Concernant les coûts de cette filière, ces dernières années, un problème de pénurie de silicium, suite au développement du photovoltaïque et des applications du silicium en microélectronique, contribue à une augmentation sensible du coût des installations. Afin de répondre à cette pénurie, plusieurs projets ont été lancés, dont le projet Silicium de Provence (SILPRO), soutenu par l’ADEME, qui prévoit l’installation d’une unité de production de silicium polycristallin sur le site d’Arkema dans les Hautes-Alpes (04).
Les coûts de production du photovoltaïque se situent aux environs de 30 c€/kWh. Afin de favoriser la rentabilité des projets, un tarif de rachat de l’électricité produite a été mis en place en 2001 et revalorisé en 2006. D’un montant de 30 c€/kWh (40 c€/kWh dans les DOM et en Corse), il est bonifié de 25 c€/kWh (15 c€/kWh dans les DOM et en Corse) pour les installations intégrées au bâti. Ce dispositif est complété, pour les particuliers, par un crédit d’impôt et une TVA à 5,5%. La bonification introduite par le tarif de rachat est répercutée sur la facture du consommateur d’électricité via la CSPE (contribution au service public de l’électricité).

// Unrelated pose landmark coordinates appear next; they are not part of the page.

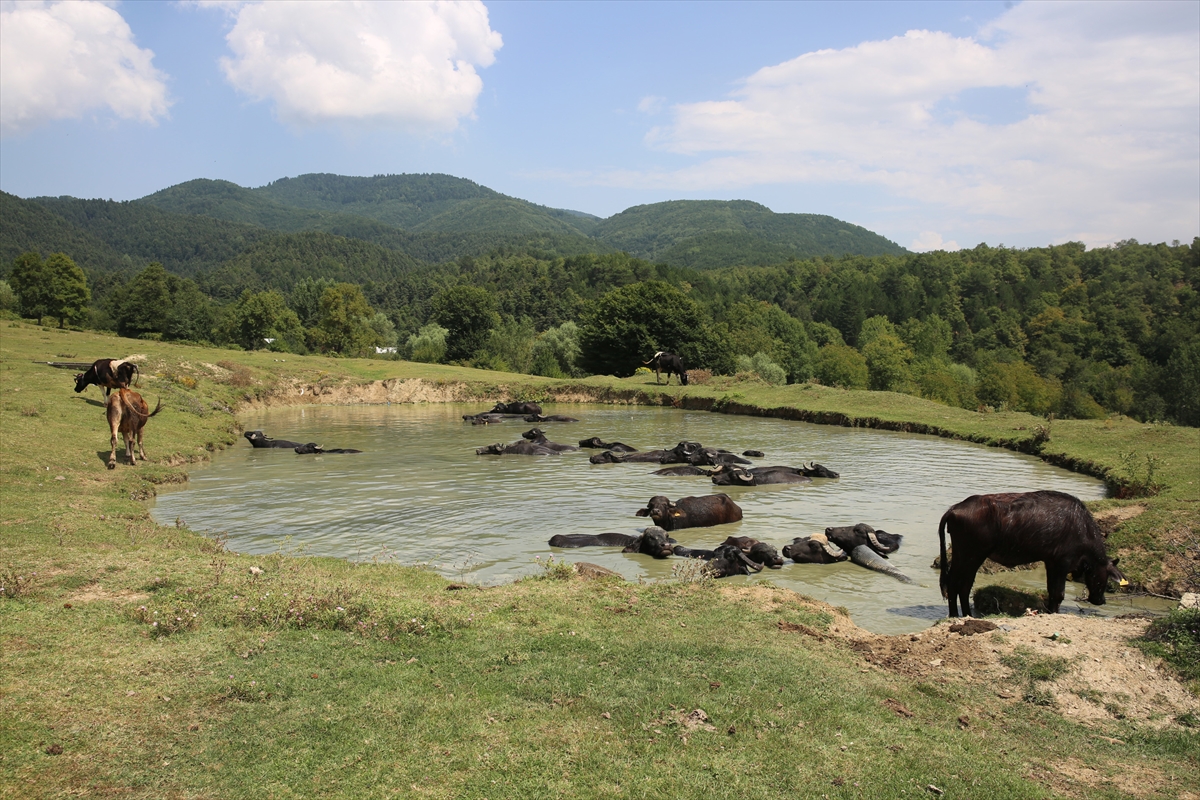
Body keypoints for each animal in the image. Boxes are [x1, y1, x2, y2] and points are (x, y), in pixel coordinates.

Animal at [936, 489, 1123, 618]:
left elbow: (1051, 592)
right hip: (971, 556)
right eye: (1107, 576)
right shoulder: (1062, 564)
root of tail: (955, 509)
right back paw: (956, 615)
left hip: (965, 556)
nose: (1101, 600)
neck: (1081, 527)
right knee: (957, 584)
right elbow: (1058, 594)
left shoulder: (1051, 563)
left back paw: (966, 615)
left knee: (962, 585)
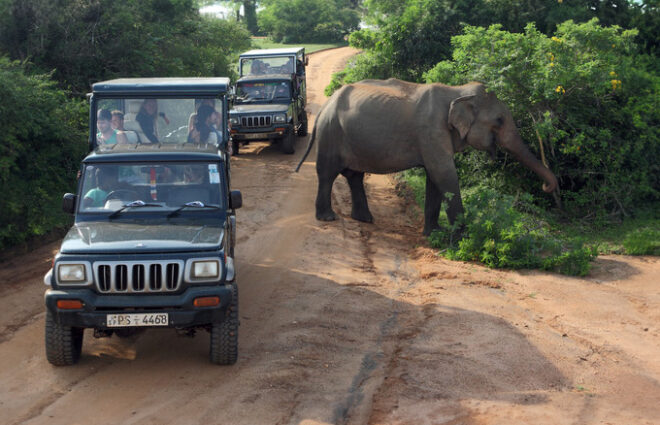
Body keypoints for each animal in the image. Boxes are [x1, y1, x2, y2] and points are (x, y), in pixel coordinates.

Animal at [296, 79, 560, 235]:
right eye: (499, 120)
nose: (548, 187)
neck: (458, 92)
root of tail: (325, 105)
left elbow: (435, 178)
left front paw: (435, 234)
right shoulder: (431, 130)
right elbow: (444, 173)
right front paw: (463, 238)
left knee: (354, 175)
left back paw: (365, 220)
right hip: (331, 132)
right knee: (328, 173)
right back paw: (328, 218)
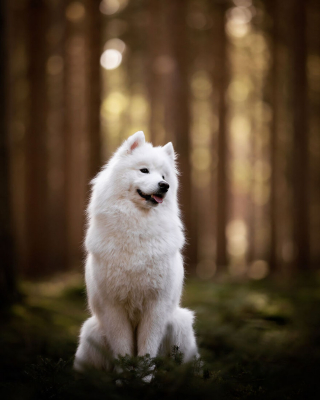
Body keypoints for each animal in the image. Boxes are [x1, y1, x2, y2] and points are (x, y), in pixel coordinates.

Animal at [74, 131, 198, 372]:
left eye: (163, 175)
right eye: (144, 170)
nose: (164, 185)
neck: (138, 227)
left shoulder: (156, 307)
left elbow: (147, 354)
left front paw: (143, 377)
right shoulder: (114, 308)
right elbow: (123, 352)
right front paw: (124, 378)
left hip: (180, 325)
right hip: (92, 333)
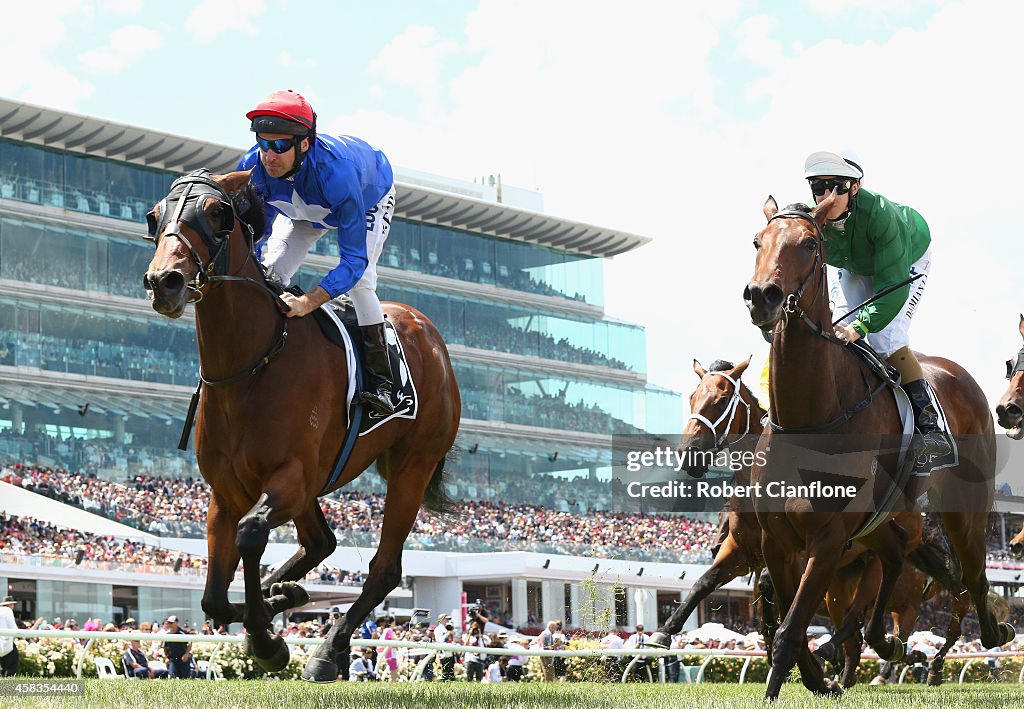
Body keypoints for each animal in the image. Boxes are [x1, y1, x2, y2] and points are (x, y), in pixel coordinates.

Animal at [142, 169, 462, 684]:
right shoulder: (226, 491)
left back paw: (328, 650)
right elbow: (213, 598)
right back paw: (287, 594)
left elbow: (251, 534)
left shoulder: (289, 476)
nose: (164, 281)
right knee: (321, 543)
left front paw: (268, 641)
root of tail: (428, 331)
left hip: (412, 466)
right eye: (155, 217)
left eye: (217, 214)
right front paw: (276, 607)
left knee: (384, 568)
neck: (253, 363)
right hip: (318, 484)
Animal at [741, 193, 1011, 696]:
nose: (762, 296)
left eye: (810, 244)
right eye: (757, 240)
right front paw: (820, 680)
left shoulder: (828, 539)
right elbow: (790, 622)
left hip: (966, 511)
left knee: (974, 577)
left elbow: (791, 628)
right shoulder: (777, 541)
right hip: (878, 520)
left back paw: (990, 631)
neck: (811, 417)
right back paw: (888, 642)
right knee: (896, 552)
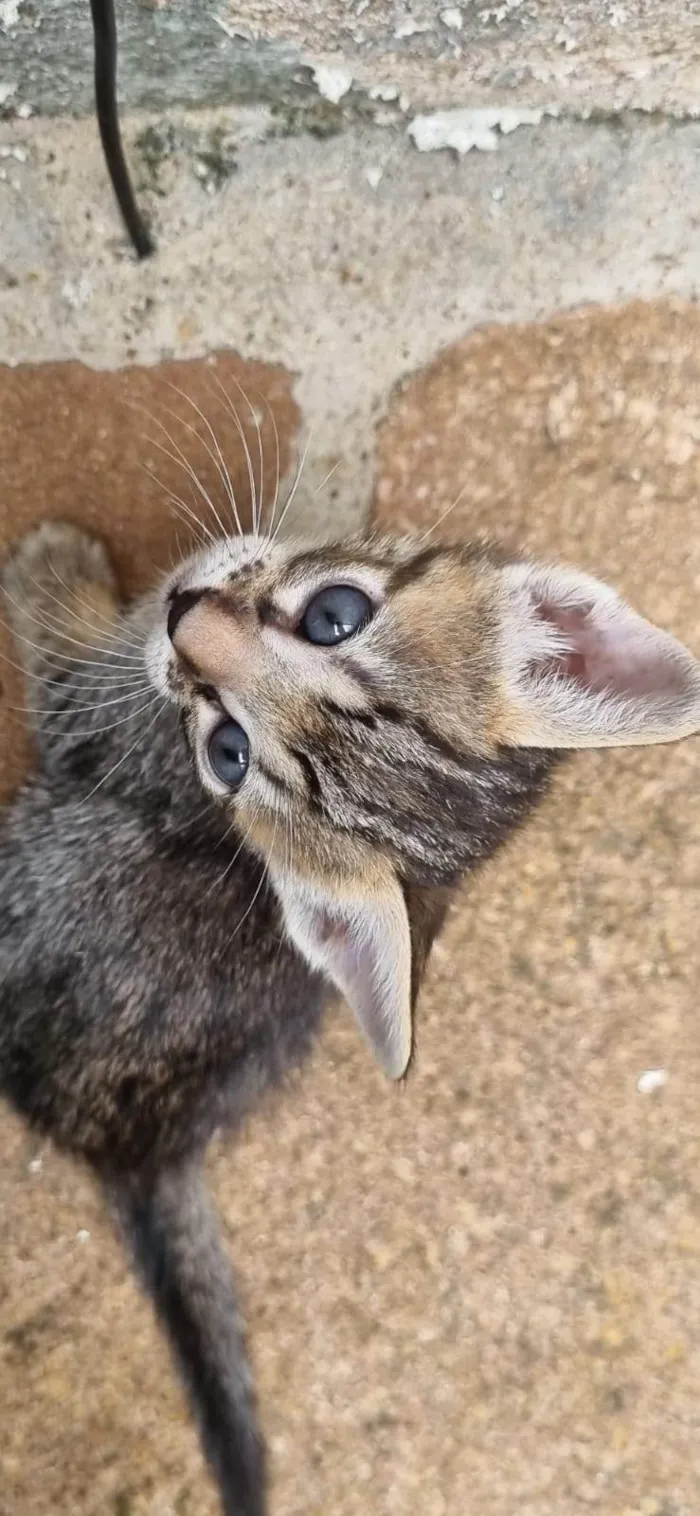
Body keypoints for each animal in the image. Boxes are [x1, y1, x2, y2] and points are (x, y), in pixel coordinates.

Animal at [4, 521, 700, 1516]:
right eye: (338, 614)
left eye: (227, 755)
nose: (183, 616)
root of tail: (136, 1148)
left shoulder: (98, 732)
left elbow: (72, 668)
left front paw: (54, 566)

L’ADEME a simulé le coût pour le consommateur du développement du photovoltaïque à l’horizon 2020. Avec un tarif de rachat stable jusqu’en décembre 2011 puis décroissant de 7,5% par an, la contribution CSPE devrait s’élever à 1 273 millions d’euros, soit 7,95€ par an pour un foyer ne se chauffant pas à l’électricité et 40 € pour un foyer se chauffant à l’électricité.
Afin de rendre la filière du solaire photovoltaïque mâture après 2020, l’ADEME soutient les efforts de recherche et développement, tels que les programmes mis en place en partenariat avec l’Agence nationale de la Recherche, en vue de réduire les coûts des systèmes et d’augmenter leur fiabilité et leur intégration dans le bâtiment.
L’ADEME recommande cette intégration du photovoltaïque au bâti, sans écarter les centrales au sol pour atteindre une partie des objectifs en termes de puissance installée. L’agence recommande toutefois d’être attentif au maintien des sols cultivables, les centrales ne devant pas participer à l’artificialisation de ces sols.
Selon l’ADEME, les scénarios de développement du photovoltaïque à l’horizon 2020 vont de 200 à 300 GWc reliés au réseau dans le monde avec des marchés annuels de 30 à 50 GWc. Les perspectives d’amélioration des performances techniques et économiques des cellules et l’augmentation régulière du prix de l’électricité laissent entrevoir une compétitivité économique située entre 2012 et 2020 selon les marchés.
Pour conclure, l’ADEME considère le photovoltaïque solaire comme une technologie du futur des plus prometteuses, et il importe que la France positionne son industrie dans le secteur.